> _Tarea A_: Explica por qué, según el pasaje sobre la religiosidad americana, es equivocado dar vueltas sobre datos conocidos o fatigar enciclopedias con fechas de llegada.

═══ Pasaje dado ═══

Pero es más que improbable que se trate de este tipo de cuestiones, al estilo sit venia verbo de ganador y placé en una competencia hípica[8].

El punto de la controversia está en las tendencias predominantes en la  religiosidad americana. Desde luego, hay que tomar algunos puntos de partida empíricos: al abordar su análisis Disandro toma en cuenta  las estadísticas de   EmilioScherer  y  los  trabajos  del P.  Pascual Lacroix [9]  más datos históricos, como la extinción de la cultura coral. Ciertamente sería un argumento espectacular contra Disandro, si se probara que el coro  se extinguió en Europa mientras que se difundió en la América española al modo típico del medioevo, que la pedagogía de Trento no incidió en nosotros, etc. Pero en los aspectos empíricos coinciden los dos contendientes, difieren en cambio en cuanto al concepto en que deben ser  subsumidos.  Puede  ser que una elucidación conceptual provoque un enriquecimiento que conduzca a una nueva búsqueda de datos; entonces surgiría una polémica promisoria. Lo   equivocado   aquí   es   dar   vueltas   sobre   datos conocidos o fatigar enciclopedias con fechas de llegada cuando la cuestión apunta a otros rumbos. Constatamos aquí un extravío del concepto.

═══

> _Tarea B_: Localiza en el listado cada línea que contenga la palabra "cabinetry" y cópiala completa.

═══ Datos mostrados ═══

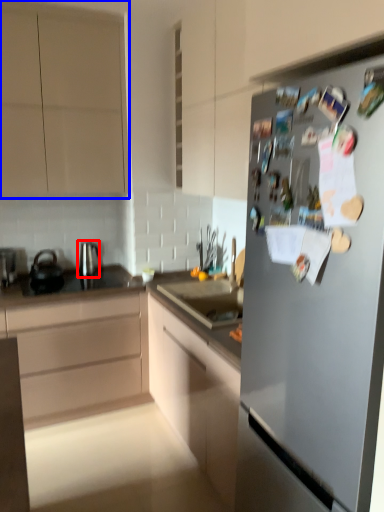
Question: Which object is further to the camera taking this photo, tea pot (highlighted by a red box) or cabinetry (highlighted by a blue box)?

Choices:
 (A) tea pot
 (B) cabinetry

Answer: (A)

═══

> _Respuesta A_: Porque los dos contendientes coinciden en los aspectos empíricos y difieren solo en cuanto al concepto en que esos datos deben ser subsumidos. La cuestión apunta a otros rumbos, y insistir en los datos ya conocidos es lo que el pasaje llama un extravío del concepto.

> _Respuesta B_:
Question: Which object is further to the camera taking this photo, tea pot (highlighted by a red box) or cabinetry (highlighted by a blue box)?
 (B) cabinetry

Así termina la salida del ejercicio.